Immediate Technical Actions:

  • Resource Management: Adjusted control-plane configurations to use less aggressive failover timers and reduced heavy sweep activity, lowering the load on the forwarding table. (DONE)
  • Multicast Load Reduction: Implemented measures to decrease the number of multicast group memberships, further reducing pressure on the forwarding table. (DONE)
  • Proactive Monitoring: Established continuous monitoring of forwarding table utilization and control-plane memory to trigger early alerts before capacity limits are reached. (DONE)

Long-term Structural Improvements:

  • Control-Plane Isolation: We are migrating our control-plane to dedicated, high-performance servers. This work, which began in Q4 2025, ensures the separation of network management from data-plane traffic to eliminate resource competition. We are also performing a deep-dive audit of IPv6 configurations and IPoIB driver settings. (Ongoing, ETA: Q2 2026)
  • Network Modernization: Our interconnect fabric is undergoing a strategic modernization program—including switches, gateways, and drivers—to increase both resiliency and performance. (Ongoing, ETA: Q3 2026)

With these measures now in place, we are confident the immediate cause of the cluster instability has been mitigated.
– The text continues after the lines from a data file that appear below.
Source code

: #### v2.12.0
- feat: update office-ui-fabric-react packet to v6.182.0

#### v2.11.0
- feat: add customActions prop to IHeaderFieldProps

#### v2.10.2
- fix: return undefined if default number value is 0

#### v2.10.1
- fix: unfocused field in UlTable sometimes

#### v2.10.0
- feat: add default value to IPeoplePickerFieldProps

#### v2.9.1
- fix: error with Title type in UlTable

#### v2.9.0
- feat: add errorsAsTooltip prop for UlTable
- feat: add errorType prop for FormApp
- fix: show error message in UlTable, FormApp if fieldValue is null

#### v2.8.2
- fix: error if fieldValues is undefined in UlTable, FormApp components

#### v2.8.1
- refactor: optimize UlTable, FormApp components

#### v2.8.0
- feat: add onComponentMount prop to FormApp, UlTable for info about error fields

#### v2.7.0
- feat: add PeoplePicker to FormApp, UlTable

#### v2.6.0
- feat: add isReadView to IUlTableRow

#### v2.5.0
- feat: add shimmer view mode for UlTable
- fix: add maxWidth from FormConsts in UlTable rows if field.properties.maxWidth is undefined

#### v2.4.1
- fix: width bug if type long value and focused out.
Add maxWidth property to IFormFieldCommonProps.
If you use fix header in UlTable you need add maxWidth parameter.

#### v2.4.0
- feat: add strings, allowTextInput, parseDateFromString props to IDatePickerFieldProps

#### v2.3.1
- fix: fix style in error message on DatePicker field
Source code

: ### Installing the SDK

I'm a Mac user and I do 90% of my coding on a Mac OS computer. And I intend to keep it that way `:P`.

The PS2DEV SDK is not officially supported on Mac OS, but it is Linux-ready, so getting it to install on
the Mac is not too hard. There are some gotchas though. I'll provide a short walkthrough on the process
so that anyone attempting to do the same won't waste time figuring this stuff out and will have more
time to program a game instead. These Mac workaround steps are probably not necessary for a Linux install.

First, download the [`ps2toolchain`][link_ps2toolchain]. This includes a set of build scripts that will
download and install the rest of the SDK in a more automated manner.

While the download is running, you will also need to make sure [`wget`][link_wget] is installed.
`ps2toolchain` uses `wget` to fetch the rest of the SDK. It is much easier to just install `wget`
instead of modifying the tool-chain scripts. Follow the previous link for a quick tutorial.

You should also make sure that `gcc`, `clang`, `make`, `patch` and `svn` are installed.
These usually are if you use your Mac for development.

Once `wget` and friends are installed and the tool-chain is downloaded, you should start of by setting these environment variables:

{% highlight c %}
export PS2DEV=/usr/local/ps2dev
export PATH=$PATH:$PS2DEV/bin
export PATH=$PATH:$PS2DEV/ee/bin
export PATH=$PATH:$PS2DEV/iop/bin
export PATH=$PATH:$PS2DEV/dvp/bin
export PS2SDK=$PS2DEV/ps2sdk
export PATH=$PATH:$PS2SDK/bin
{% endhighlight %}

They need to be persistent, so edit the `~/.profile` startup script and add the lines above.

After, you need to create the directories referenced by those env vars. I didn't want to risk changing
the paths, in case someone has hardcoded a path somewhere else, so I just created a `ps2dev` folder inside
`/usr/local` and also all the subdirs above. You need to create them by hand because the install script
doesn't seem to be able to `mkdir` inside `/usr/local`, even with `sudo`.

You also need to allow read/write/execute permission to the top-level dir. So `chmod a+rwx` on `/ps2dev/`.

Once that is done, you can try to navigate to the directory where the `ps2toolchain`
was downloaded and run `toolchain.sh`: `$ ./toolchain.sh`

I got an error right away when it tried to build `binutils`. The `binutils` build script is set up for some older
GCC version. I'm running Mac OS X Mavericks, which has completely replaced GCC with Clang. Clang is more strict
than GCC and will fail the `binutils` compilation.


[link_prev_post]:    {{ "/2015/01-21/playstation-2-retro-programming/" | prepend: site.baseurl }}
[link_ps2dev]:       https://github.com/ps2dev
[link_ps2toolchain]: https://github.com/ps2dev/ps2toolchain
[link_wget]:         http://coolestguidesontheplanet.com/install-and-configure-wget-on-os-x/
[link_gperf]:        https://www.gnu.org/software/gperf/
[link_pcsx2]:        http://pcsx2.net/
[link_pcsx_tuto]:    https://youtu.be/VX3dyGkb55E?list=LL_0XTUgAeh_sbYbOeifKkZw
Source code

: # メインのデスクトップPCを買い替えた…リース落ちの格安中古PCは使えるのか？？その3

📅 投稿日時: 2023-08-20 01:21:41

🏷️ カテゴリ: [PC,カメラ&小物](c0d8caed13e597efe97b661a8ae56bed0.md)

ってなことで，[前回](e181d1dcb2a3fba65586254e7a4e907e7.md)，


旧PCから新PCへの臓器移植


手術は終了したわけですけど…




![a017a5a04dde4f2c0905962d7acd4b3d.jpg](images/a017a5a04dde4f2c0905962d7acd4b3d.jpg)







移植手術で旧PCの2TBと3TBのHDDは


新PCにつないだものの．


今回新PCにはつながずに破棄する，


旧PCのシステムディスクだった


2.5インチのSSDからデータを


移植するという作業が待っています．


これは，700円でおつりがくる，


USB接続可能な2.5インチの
Our long-term strategy will further enhance network stability and scalability across all data centers while addressing the identified bottlenecks.

We recognize that these disruptions have impacted our customers and partners, and we sincerely appreciate your patience regarding the short-notice emergency maintenance announced yesterday. We are continuing to monitor the cluster closely to ensure all deployed fixes remain effective.

Posted Mar 13, 2026 - 10:42 UTC

Resolved

We are marking this incident as resolved. Our Network Team will publish an RCA here, once it is compiled.
Posted Mar 11, 2026 - 21:19 UTC

Monitoring

We are placing the incident in a monitoring state. Our Network Team is closely monitoring the cluster and working to restore full redundancy.
Posted Mar 11, 2026 - 19:27 UTC

Update

The deployed change has had positive effect. We are downgrading the impact level while continuing to monitor the cluster closely.
Posted Mar 11, 2026 - 18:54 UTC

Identified

In response to monitoring alerts, our network team deployed a change to stabilize the network in the affected cluster. We will post another update at 19:00 UTC—or as soon as new information becomes available.
Posted Mar 11, 2026 - 18:31 UTC

Investigating

We are currently investigating network connectivity issues in our TXL datacenter.
Posted Mar 11, 2026 - 18:13 UTC
This incident affected: Location DE/TXL (Network).